New York's Sandy Scorecard by Nicole Gelinas, City Journal WInter 2013
WInter 2013
But it was big enough. As New York City mayor Michael Bloomberg pointed out, Sandy “coincided with a full moon and a high tide, and it collided with a second weather front that made it take a hard left turn.” That turn positioned Sandy just south of New York, so that its counterclockwise winds “drove the water right towards New York City.” Sandy killed 43 city residents, caused tens of billions of dollars’ worth of damage, and will probably reduce New York’s gross city product (a local version of GDP) by nearly a percentage point. For months after the storm, parts of lower Manhattan, the Rockaways in Queens, Coney Island in Brooklyn, and Staten Island have remained disaster areas.

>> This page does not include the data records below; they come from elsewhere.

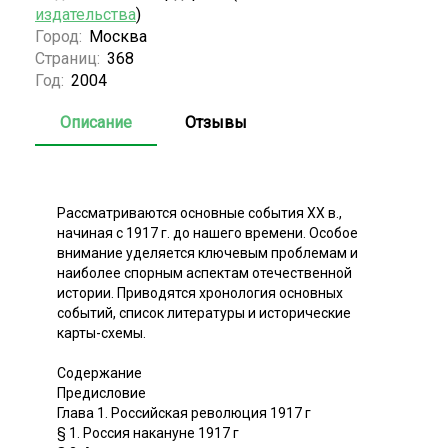
издательства
)
Город:
Москва
Страниц:
368
Год:
2004
Описание
Отзывы
Рассматриваются основные события XX в.,
начиная с 1917 г. до нашего времени. Особое
внимание уделяется ключевым проблемам и
наиболее спорным аспектам отечественной
истории. Приводятся хронология основных
событий, список литературы и исторические
карты-схемы.
Содержание
Предисловие
Глава 1. Российская революция 1917 г
§ 1. Россия накануне 1917 г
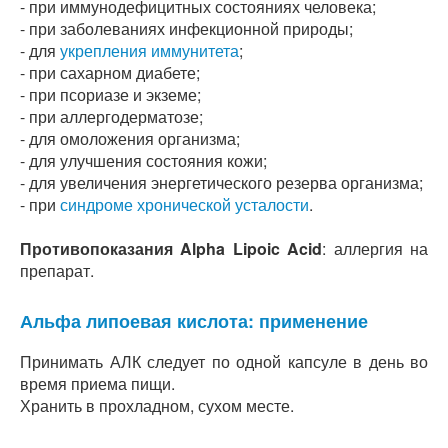
- при иммунодефицитных состояниях человека;
- при заболеваниях инфекционной природы;
- для
укрепления иммунитета
;
- при сахарном диабете;
- при псориазе и экземе;
- при аллергодерматозе;
- для омоложения организма;
- для улучшения состояния кожи;
- для увеличения энергетического резерва организма;
- при
синдроме хронической усталости
.
Противопоказания Alpha Lipoic Acid
: аллергия на
препарат.
Альфа липоевая кислота: применение
Принимать АЛК следует по одной капсуле в день во
время приема пищи.
Хранить в прохладном, сухом месте.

Nearly a month after Sandy hit, New York governor Andrew Cuomo created three blue-ribbon commissions to analyze the state’s response and recommend long-term investments for future “major weather events.” Bloomberg, for his part, said in early December that city officials would develop a “specific and comprehensive action plan” to confront storms in the future. The conclusion that all these groups should draw is now evident: the institutions that worked well before Sandy worked well afterward; those that didn’t failed the test. And the biggest challenges, as New York works to protect itself from major storms, will be political and fiscal, not technical. For all Cuomo’s musing about how “it’s going to be a rethinking, redesign of how we protect this metropolitan area,” what really needs rethinking is the state and local politics that have created dysfunctional agencies and funded them nonsensically.